L’Église veille jalousement sur l’intégrité de la vérité ainsi que sur les sacrements, dont l’Occident a encore cruellement besoin. Mais même si la plupart d’entre nous, Occidentaux, choisissaient volontairement de l’ignorer, elle demeure parfaitement capable de s’épanouir, avec ou sans nous. La vérité demeure vraie, quel que soit l’endroit où elle est crue, quel que soit celui qui la tient pour acquise.
La civilisation occidentale, telle que nous la comprenons aujourd’hui, a été façonnée par l’influence historique de l’Église. L’Afrique subsaharienne, en revanche, n’a que récemment commencé son processus de transformation sous l’action de l’Église. Il subsiste de nombreuses différences, subtiles comme évidentes, entre la vision du monde d’un Américain et celle d’un Tanzanien, d’un Espagnol et d’un Nigérian, d’un Polonais et d’un Ougandais.
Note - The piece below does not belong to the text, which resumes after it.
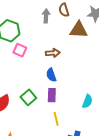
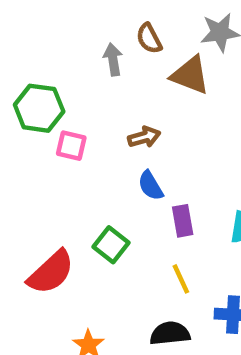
brown triangle: (79, 30) -> (190, 75), turned 30
purple rectangle: (52, 95) -> (183, 221), moved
Quels regards nouveaux viendront enrichir l’Église dans les années à venir, à mesure que davantage de théologiens apporteront une perspective africaine ? Verrons-nous naître en Afrique, au cours du siècle à venir, un art et une architecture religieuse profonds, comme il en est venu d’Europe au cours des siècles passés ? Que réserve l’avenir à un continent qui renaît ?
Nous le saurons bien assez tôt.
« Et cette Bonne Nouvelle du Royaume sera proclamée dans le monde entier, pour servir de témoignage à toutes les nations ; alors viendra la fin » (Matthieu 24, 14).